Run Regression in Python with Statsmodel Package

Run Regression
In [9]:
from statsmodels import api as sm
from my_libs import *

Regress the SPY and VIX index

  • Need to translate the result into np.array
  • Need to change type to float
In [51]:
spy = get_price_data(["SPY"],method='day',back_day=20).dropna().Return.values.astype(float)
spy_ = spy*30
All price data of Close is actually Adj Close
Connection Successful
Finished SPY

Constructed a model of vix = intercept + b0 * spy + b1 * spy * 30

In [52]:
ip = pd.DataFrame({"spy":spy,"spy_":spy_})
dp = get_price_data(["^VIX"],method='day',back_day=20).dropna().Return.values.astype(float)
All price data of Close is actually Adj Close
Connection Successful
no data for ^VIX
'NoneType' object has no attribute 'index'
switching to realtimeday method
Finished ^VIX
In [53]:
ip = sm.add_constant(ip)
/home/ken/.local/lib/python2.7/site-packages/numpy/core/fromnumeric.py:2389: FutureWarning: Method .ptp is deprecated and will be removed in a future version.
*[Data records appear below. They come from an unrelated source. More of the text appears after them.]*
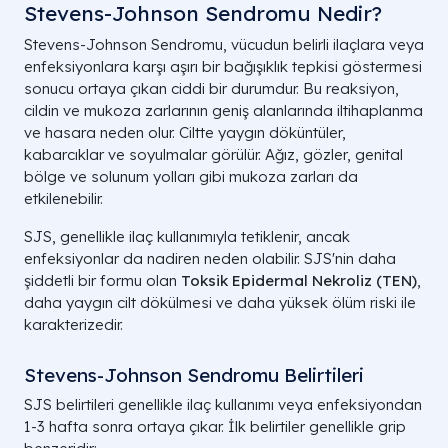
Stevens-Johnson Sendromu Nedir?
Stevens-Johnson Sendromu, vücudun belirli ilaçlara veya
enfeksiyonlara karşı aşırı bir bağışıklık tepkisi göstermesi
sonucu ortaya çıkan ciddi bir durumdur. Bu reaksiyon,
cildin ve mukoza zarlarının geniş alanlarında iltihaplanma
ve hasara neden olur. Ciltte yaygın döküntüler,
kabarcıklar ve soyulmalar görülür. Ağız, gözler, genital
bölge ve solunum yolları gibi mukoza zarları da
etkilenebilir.
SJS, genellikle ilaç kullanımıyla tetiklenir, ancak
enfeksiyonlar da nadiren neden olabilir. SJS'nin daha
şiddetli bir formu olan
Toksik Epidermal Nekroliz (TEN)
,
daha yaygın cilt dökülmesi ve daha yüksek ölüm riski ile
karakterizedir.
Stevens-Johnson Sendromu Belirtileri
SJS belirtileri genellikle ilaç kullanımı veya enfeksiyondan
1-3 hafta sonra ortaya çıkar. İlk belirtiler genellikle grip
Use numpy.ptp instead.
  return ptp(axis=axis, out=out, **kwargs)
In [54]:
sm.OLS(dp,ip).fit().summary()
/home/ken/.local/lib/python2.7/site-packages/scipy/stats/stats.py:1416: UserWarning: kurtosistest only valid for n>=20 ... continuing anyway, n=13
  "anyway, n=%i" % int(n))
Out[54]:
OLS Regression Results
Dep. Variable: y R-squared: 0.737
Model: OLS Adj. R-squared: 0.713
Method: Least Squares F-statistic: 30.80
Date: Sun, 04 Aug 2019 Prob (F-statistic): 0.000173
Time: 19:40:53 Log-Likelihood: 25.241
No. Observations: 13 AIC: -46.48
Df Residuals: 11 BIC: -45.35
Df Model: 1
Covariance Type: nonrobust
coef std err t P>|t| [0.025 0.975]
const 0.0033 0.011 0.305 0.766 -0.021 0.027
spy -0.0109 0.002 -5.550 0.000 -0.015 -0.007
spy_ -0.3256 0.059 -5.550 0.000 -0.455 -0.196
Omnibus: 9.222 Durbin-Watson: 1.071
Prob(Omnibus): 0.010 Jarque-Bera (JB): 4.912
Skew: -1.262 Prob(JB): 0.0858
Kurtosis: 4.641 Cond. No. 5.85e+17


Warnings:
[1] Standard Errors assume that the covariance matrix of the errors is correctly specified.
[2] The smallest eigenvalue is 3.82e-35. This might indicate that there are
strong multicollinearity problems or that the design matrix is singular.